Task requirements → No pictures, nothing altered: return the data below.
----- Recorded data -----
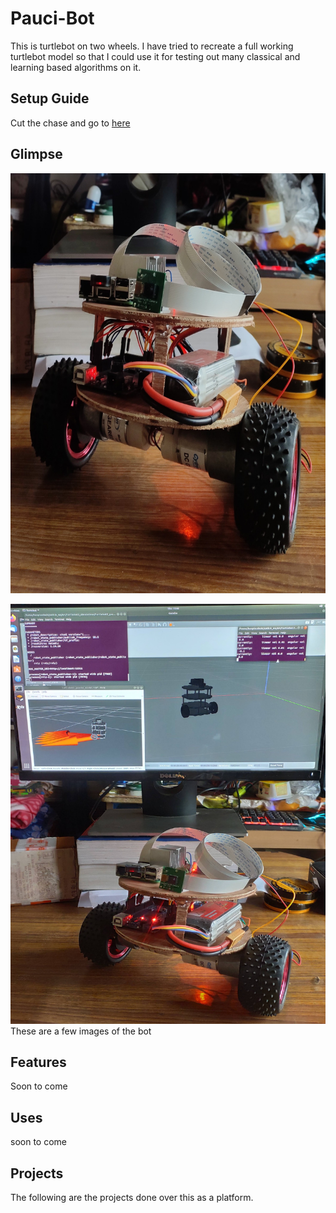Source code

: # Pauci-Bot
This is turtlebot on two wheels. I have tried to recreate a full working turtlebot model so that I could use it for testing out many classical and learning based algorithms on it.

## Setup Guide
  Cut the chase and go to <a href="/setup_guide.md">here</a>

## Glimpse

<img src="./images/Bot1.jpg"></img>

<img src="./images/ROS.jpg"></img>
These are a few images of the bot

## Features
Soon to come

## Uses
soon to come

## Projects
The following are the projects done over this as a platform.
-----
Answer space →
Source code

: # Pauci-Bot
This is turtlebot on two wheels. I have tried to recreate a full working turtlebot model so that I could use it for testing out many classical and learning based algorithms on it.

## Setup Guide
  Cut the chase and go to <a href="/setup_guide.md">here</a>

## Glimpse

<img src="./images/Bot1.jpg"></img>

<img src="./images/ROS.jpg"></img>
These are a few images of the bot

## Features
Soon to come

## Uses
soon to come

## Projects
The following are the projects done over this as a platform.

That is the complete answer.